Data shown: Begin
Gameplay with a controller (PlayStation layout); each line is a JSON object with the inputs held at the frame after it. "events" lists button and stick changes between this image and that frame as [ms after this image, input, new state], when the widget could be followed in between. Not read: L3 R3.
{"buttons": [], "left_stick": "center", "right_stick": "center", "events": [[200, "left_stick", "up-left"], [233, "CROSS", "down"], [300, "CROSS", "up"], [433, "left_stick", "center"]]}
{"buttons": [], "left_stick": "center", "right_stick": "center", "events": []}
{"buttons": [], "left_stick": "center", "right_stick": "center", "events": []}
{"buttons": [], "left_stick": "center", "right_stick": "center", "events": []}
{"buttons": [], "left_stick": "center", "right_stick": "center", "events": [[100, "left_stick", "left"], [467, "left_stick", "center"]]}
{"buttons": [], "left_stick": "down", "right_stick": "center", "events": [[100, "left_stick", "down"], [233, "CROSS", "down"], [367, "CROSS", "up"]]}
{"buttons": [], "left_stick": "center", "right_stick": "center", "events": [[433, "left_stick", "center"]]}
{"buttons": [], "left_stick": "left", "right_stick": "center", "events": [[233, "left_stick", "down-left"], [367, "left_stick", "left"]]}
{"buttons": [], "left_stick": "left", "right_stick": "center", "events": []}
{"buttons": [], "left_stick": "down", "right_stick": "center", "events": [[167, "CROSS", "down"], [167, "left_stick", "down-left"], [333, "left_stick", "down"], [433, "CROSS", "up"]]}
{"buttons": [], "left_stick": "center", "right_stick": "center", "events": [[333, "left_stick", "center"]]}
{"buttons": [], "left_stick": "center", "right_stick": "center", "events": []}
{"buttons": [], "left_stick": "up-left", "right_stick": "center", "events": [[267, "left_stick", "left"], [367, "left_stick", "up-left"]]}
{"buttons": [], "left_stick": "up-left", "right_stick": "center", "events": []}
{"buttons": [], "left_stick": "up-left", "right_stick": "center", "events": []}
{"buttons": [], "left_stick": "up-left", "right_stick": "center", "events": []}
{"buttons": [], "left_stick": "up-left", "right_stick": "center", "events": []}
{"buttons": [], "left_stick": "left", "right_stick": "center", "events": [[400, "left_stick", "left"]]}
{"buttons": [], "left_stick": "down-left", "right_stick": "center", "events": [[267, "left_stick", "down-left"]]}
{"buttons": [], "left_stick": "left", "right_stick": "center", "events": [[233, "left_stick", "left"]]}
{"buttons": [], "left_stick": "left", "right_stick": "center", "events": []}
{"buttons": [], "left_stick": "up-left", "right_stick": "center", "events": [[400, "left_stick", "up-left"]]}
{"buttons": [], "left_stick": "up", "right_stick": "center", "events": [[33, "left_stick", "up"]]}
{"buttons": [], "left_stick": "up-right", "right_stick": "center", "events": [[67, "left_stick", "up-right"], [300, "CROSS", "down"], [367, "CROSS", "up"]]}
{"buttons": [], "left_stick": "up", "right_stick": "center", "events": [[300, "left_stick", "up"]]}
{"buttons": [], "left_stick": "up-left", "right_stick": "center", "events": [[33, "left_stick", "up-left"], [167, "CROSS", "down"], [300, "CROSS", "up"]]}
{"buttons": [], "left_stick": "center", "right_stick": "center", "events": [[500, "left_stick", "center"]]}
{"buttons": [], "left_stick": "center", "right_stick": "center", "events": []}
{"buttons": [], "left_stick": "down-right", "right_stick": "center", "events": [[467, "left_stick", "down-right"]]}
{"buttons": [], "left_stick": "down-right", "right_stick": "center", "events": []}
Data shown: End
## Problem details
Copy every line of the records above that contains "down".

## Written answer
{"buttons": [], "left_stick": "center", "right_stick": "center", "events": [[200, "left_stick", "up-left"], [233, "CROSS", "down"], [300, "CROSS", "up"], [433, "left_stick", "center"]]}
{"buttons": [], "left_stick": "down", "right_stick": "center", "events": [[100, "left_stick", "down"], [233, "CROSS", "down"], [367, "CROSS", "up"]]}
{"buttons": [], "left_stick": "left", "right_stick": "center", "events": [[233, "left_stick", "down-left"], [367, "left_stick", "left"]]}
{"buttons": [], "left_stick": "down", "right_stick": "center", "events": [[167, "CROSS", "down"], [167, "left_stick", "down-left"], [333, "left_stick", "down"], [433, "CROSS", "up"]]}
{"buttons": [], "left_stick": "down-left", "right_stick": "center", "events": [[267, "left_stick", "down-left"]]}
{"buttons": [], "left_stick": "up-right", "right_stick": "center", "events": [[67, "left_stick", "up-right"], [300, "CROSS", "down"], [367, "CROSS", "up"]]}
{"buttons": [], "left_stick": "up-left", "right_stick": "center", "events": [[33, "left_stick", "up-left"], [167, "CROSS", "down"], [300, "CROSS", "up"]]}
{"buttons": [], "left_stick": "down-right", "right_stick": "center", "events": [[467, "left_stick", "down-right"]]}
{"buttons": [], "left_stick": "down-right", "right_stick": "center", "events": []}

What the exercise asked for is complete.